[DATASET EXTRACT]

▬▬▬▬▬▬

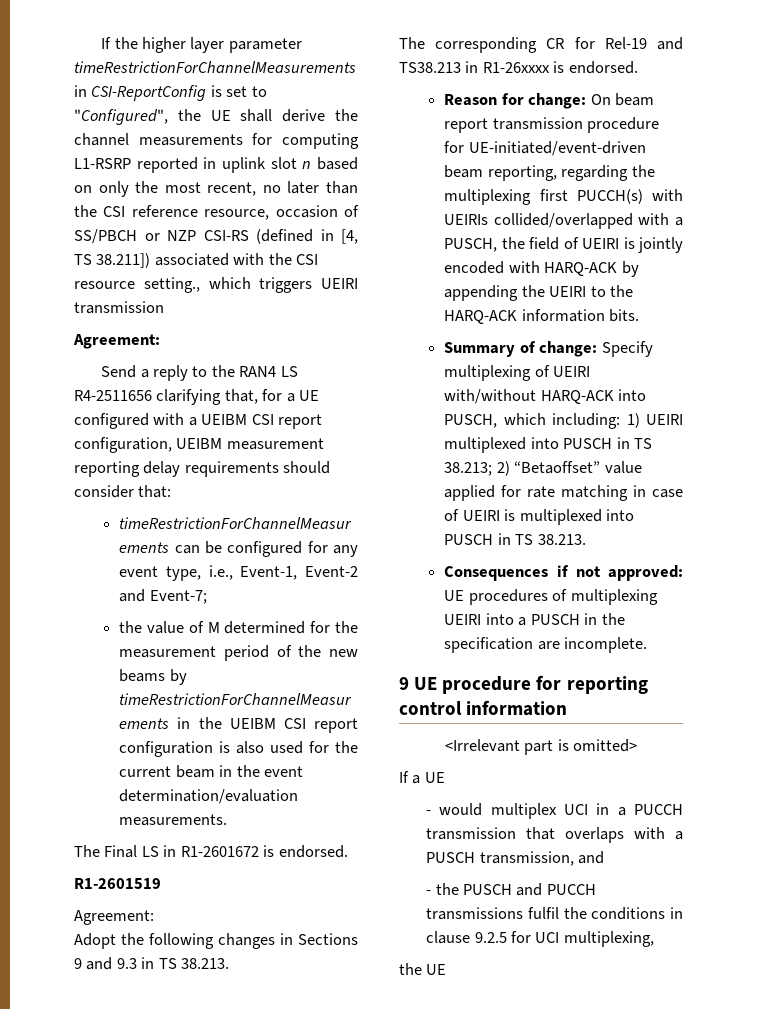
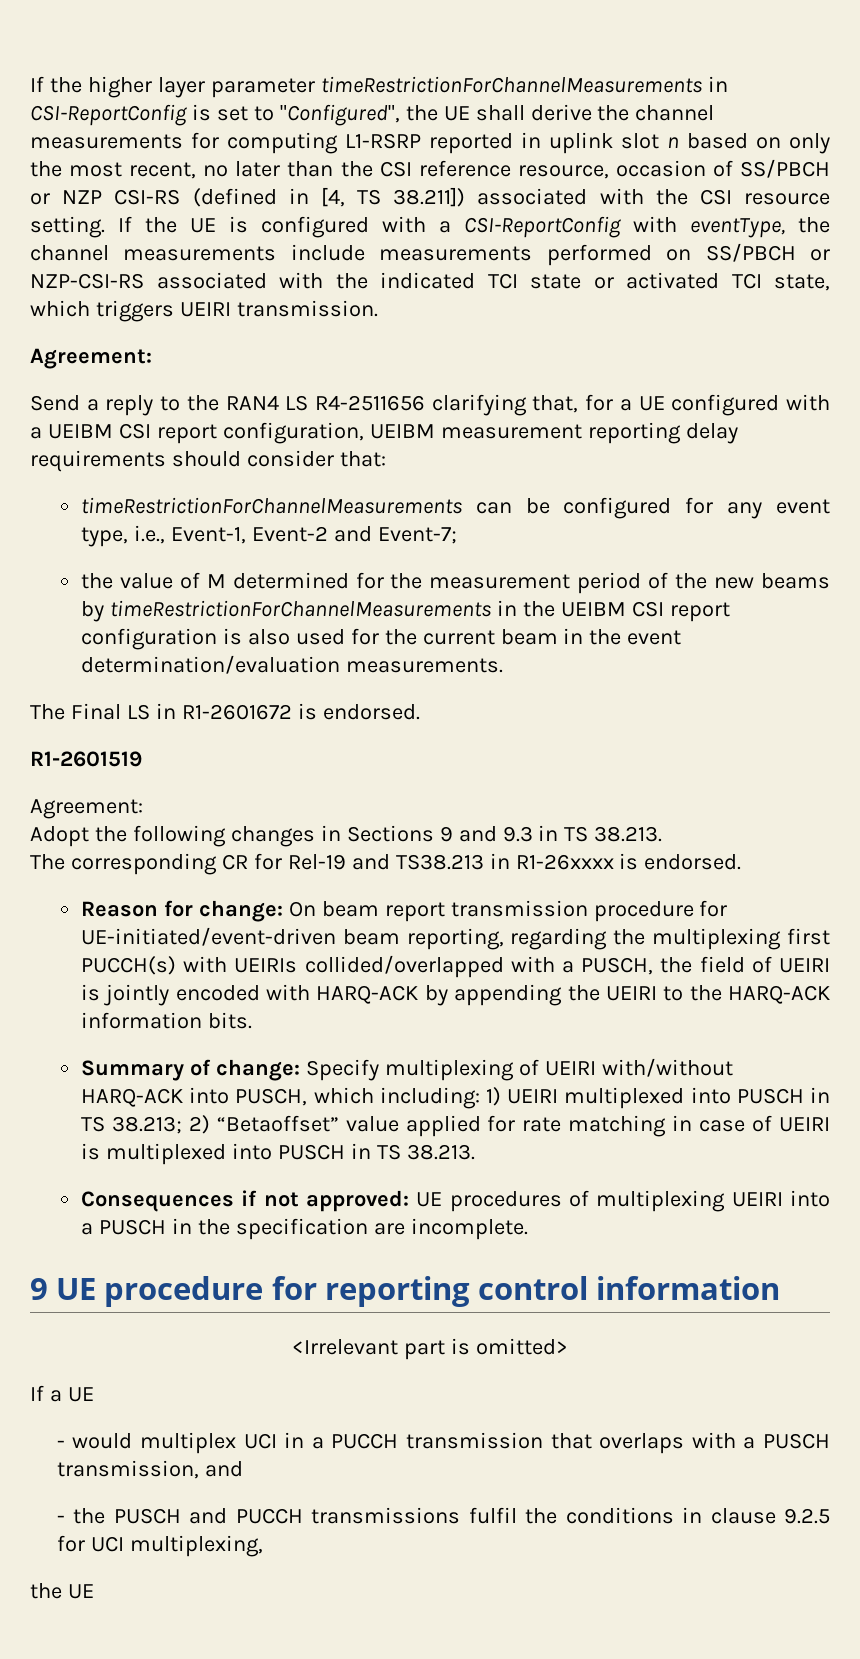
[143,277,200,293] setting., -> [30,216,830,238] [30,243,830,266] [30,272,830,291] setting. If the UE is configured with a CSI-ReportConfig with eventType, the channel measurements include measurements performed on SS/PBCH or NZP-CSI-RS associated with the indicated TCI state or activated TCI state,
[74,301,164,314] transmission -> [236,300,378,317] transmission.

▬▬▬▬▬▬

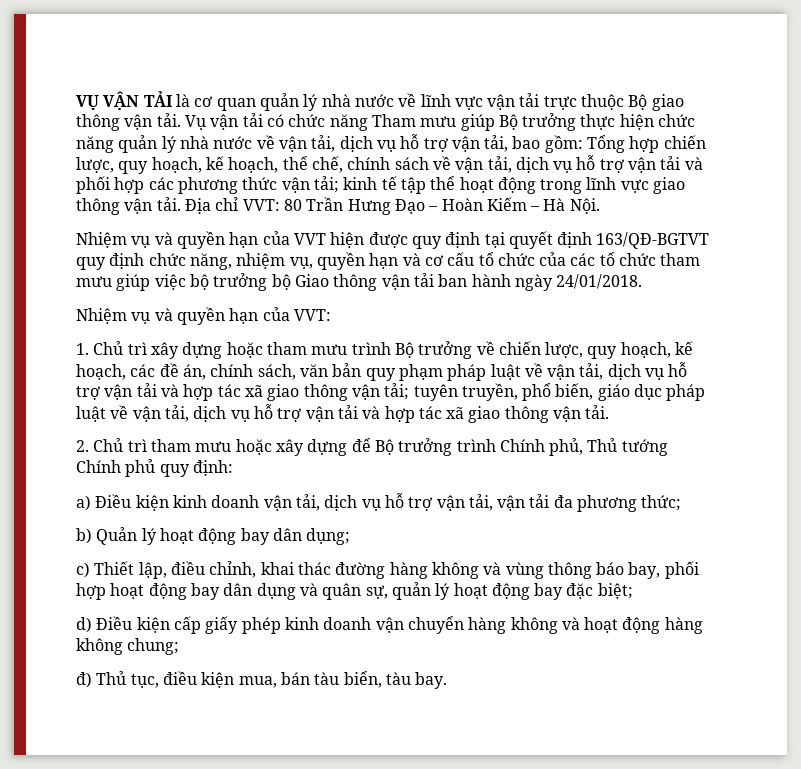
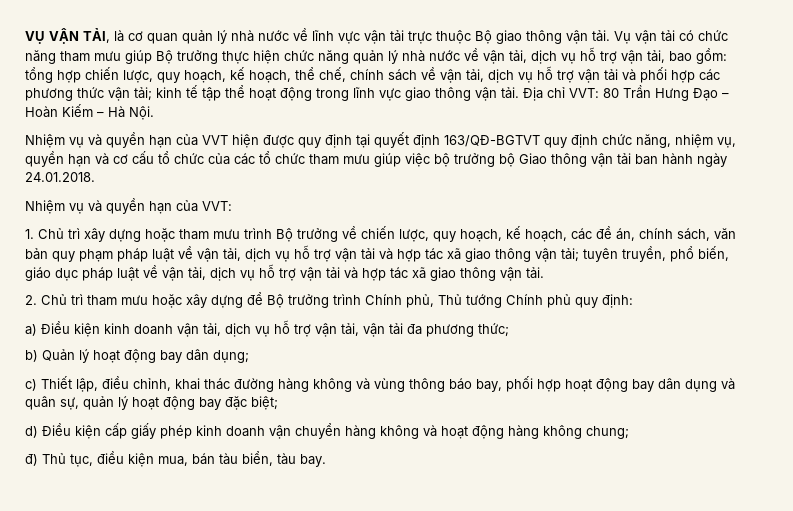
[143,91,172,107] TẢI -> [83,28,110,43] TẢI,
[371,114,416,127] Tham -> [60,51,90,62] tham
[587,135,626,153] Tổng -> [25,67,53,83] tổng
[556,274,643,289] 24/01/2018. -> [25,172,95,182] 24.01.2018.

▬▬▬▬▬▬

[WORK ITEM]
Give back exactly the lines of the listing above that run from the line with "[587,135,626,153] Tổng -> [25,67,53,83] tổng" to the line with "[556,274,643,289] 24/01/2018. ->", inclusive.

[EXERCISE RESULT]
[587,135,626,153] Tổng -> [25,67,53,83] tổng
[556,274,643,289] 24/01/2018. -> [25,172,95,182] 24.01.2018.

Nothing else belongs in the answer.